Consultants, critics say, helped produce greater complexity and a further ratcheting up of total remuneration.
 
They deny this. “We respond to market demand like any business. If the market demand wasn’t there we would go out of business,” Ms Black says. Mark Reid, managing director of Towers Watson, another consultancy, says: “All stakeholders have to take some responsibility.

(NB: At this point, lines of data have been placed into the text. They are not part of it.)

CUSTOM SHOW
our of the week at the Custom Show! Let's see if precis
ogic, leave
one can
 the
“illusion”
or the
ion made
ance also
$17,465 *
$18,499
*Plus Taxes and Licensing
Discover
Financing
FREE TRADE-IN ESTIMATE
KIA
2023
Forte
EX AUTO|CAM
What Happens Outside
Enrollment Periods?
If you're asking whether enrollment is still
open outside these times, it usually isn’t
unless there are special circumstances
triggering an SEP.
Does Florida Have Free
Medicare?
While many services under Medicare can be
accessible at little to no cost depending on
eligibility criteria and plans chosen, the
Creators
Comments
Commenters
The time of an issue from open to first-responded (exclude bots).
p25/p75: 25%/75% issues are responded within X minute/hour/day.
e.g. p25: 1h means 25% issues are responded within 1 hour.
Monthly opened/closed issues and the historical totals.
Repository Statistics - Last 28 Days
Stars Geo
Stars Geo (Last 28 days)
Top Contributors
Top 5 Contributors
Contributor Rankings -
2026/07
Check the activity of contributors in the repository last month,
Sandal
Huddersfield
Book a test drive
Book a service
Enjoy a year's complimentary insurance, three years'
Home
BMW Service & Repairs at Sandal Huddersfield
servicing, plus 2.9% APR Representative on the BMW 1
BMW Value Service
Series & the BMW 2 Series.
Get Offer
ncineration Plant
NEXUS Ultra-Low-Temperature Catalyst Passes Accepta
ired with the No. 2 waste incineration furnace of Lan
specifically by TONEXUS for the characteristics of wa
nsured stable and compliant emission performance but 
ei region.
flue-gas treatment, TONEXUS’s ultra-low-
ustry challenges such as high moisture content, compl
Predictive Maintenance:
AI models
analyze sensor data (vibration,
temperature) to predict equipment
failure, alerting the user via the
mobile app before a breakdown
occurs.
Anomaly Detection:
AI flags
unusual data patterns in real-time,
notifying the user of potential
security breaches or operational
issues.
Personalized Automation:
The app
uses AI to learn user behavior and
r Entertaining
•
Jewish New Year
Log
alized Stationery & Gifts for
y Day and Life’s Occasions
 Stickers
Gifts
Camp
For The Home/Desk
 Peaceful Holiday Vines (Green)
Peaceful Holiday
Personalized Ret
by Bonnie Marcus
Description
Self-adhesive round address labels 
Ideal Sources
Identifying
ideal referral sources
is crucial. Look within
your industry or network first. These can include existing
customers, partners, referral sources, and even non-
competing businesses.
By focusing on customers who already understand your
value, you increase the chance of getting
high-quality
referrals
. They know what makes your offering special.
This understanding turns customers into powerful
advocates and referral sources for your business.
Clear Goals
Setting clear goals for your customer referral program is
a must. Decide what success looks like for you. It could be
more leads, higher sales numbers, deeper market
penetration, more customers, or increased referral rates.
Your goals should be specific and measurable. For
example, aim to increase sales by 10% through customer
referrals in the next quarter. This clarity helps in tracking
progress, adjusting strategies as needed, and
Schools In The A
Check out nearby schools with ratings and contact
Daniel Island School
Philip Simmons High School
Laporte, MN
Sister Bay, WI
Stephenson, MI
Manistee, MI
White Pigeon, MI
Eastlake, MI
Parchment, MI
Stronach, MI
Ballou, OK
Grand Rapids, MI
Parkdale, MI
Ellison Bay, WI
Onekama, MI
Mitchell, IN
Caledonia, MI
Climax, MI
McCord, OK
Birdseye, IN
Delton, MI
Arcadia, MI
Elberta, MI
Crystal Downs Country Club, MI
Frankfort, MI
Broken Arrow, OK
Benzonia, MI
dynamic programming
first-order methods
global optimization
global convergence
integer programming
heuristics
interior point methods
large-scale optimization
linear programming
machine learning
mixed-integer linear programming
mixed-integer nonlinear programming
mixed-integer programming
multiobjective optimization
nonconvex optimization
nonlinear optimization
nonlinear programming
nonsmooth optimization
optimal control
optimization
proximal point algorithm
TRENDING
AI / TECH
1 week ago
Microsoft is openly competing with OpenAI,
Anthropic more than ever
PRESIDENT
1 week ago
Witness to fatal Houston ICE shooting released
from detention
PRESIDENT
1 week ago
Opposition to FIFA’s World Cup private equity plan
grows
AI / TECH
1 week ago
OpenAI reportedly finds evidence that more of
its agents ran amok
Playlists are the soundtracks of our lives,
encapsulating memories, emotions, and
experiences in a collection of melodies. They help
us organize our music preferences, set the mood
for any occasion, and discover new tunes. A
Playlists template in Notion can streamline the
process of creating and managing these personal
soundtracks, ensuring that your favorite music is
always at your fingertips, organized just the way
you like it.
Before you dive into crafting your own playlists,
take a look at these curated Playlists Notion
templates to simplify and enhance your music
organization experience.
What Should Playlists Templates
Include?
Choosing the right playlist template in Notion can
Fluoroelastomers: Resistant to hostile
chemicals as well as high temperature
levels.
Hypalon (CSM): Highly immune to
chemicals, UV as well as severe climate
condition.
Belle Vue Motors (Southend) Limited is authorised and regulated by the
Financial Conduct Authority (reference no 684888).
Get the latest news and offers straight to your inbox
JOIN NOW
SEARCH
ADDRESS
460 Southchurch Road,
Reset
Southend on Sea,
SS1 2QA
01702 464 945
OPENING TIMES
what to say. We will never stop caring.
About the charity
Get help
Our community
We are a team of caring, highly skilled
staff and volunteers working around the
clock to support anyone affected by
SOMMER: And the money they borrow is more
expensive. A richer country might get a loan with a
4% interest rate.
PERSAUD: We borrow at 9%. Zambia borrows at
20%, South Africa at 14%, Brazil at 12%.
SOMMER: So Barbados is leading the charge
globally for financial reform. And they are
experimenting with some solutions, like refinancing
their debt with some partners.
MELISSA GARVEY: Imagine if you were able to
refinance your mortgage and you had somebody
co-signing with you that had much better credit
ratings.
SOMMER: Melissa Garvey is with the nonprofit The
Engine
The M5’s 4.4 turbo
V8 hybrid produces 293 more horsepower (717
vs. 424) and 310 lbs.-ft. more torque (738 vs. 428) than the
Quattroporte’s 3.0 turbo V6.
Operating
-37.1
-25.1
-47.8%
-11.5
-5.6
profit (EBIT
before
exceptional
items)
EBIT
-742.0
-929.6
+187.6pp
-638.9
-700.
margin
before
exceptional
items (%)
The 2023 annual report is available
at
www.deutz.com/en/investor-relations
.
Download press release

Shareholders have their guidelines and they are all subtly different. We don’t take positions. We advise.”
 
What can be done? Some argue that the worst abuses have been dealt with. Glenn Davis, research director at the Council of Institutional Investors, says share options today form a far smaller part of compensation packages. He cites research by Equilar, a US provider of corporate governance data, which showed that the median value of options awarded as part of pay packages in S&P 1500 companies halved between 2009 and 2013.
 
Instead, there has been a move towards longer-term performance-based share awards. Ms Black points, too, to provisions for companies to claw back bonuses and other awards from executives if companies perform poorly.
 
Optimists add that pressure from shareholders has helped to moderate or change pay packages. They have been empowered by the introduction of non-binding “say on pay” votes in the US and binding three-yearly votes on pay policy in the UK. Britain has introduced a requirement that companies provide a single figure for each director, showing what they have earned from all sources.
 
There is also pressure on companies to act on the vast disparity between chief executives’ pay and that of the workforce. In the US, the Securities and Exchange Commission is planning to require companies to disclose the ratio between the chief executive’s annual remuneration and that of the company’s median-paid employee.
 
But not everyone shares the view that the tide has turned. Swiss voters, in a referendum in 2013, decisively rejected a proposal that would have prevented companies from paying their highest-earning employee more than 12 times the salary of the lowest earner.
 
Many expect that other efforts, such as the SEC’s, will fail to achieve much either. Mr Reid says it will be difficult to compare the chief executive-to-worker multiples in different companies. For example, a company that outsources its manufacturing could have a lower ratio than one that does its manufacturing itself, even though their bosses might earn the same.
 
Critics say none of the reforms deals with the complexity and opacity in executive remuneration.
 
Writing for the High Pay Centre, Peter Montagnon, former director of investment affairs at the Association of British Insurers, says “the awkward truth” is that “nobody really understands the value of share-based awards”. He says: “There is little point in addressing excess by increasing shareholders’ rights to vote on something they cannot honestly evaluate.”
 
Instead he and Mr Melvin suggest a radical alternative: pay executives in cash and shares that they have to retain for a long period, certainly beyond their departure from the company. Mr Melvin says: “That’s it. No bonus. No need for consultants. No need for performance targets, which might be irrelevant in a year or so.”
 
Mr Montagnon adds: “Senior executives would be less likely to take a short-term decision with bad long-term consequences if they were locked in this way. It would provide a strong incentive to deal sensibly with succession planning . It would prevent both the need for clawback and the incidence of payment for failure, because a disaster that hit during or even after the executive’s period of tenure would hit the value of his or her share portfolio.”
 
Could such a reworking of executive pay happen? Mr Reid says he has some sympathy but is sceptical. “We’re often asked to brainstorm for remuneration committees and we put that option, [although] not as simplified. Very few companies have reacted well.”
 
There is no perfect executive remuneration structure. But with business’s reputation still badly battered and resentment over outsized pay still high, critics from consultants to shareholders argue it is time for a new paradigm.